Records from a data source:
Segment Open

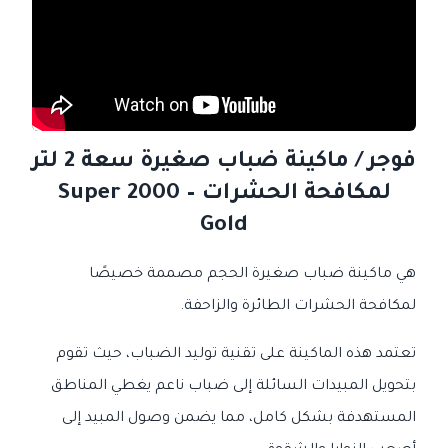
فوجر / ماكينة ضباب صغيرة سعة 2 لتر
لمكافحة الحشرات – Super 2000
Gold
هي ماكينة ضباب صغيرة الحجم مصممة خصيصًا
لمكافحة الحشرات الطائرة والزاحفة.
تعتمد هذه الماكينة على تقنية توليد الضباب، حيث تقوم
بتحويل المبيدات السائلة إلى ضباب ناعم يغطي المناطق
المستهدفة بشكل كامل، مما يضمن وصول المبيد إلى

Segment Closed

- _Your assignment_: Look through the records above for the word "صغيرة". Report how many lines contain it, as a bare number.

- _Task response_: 2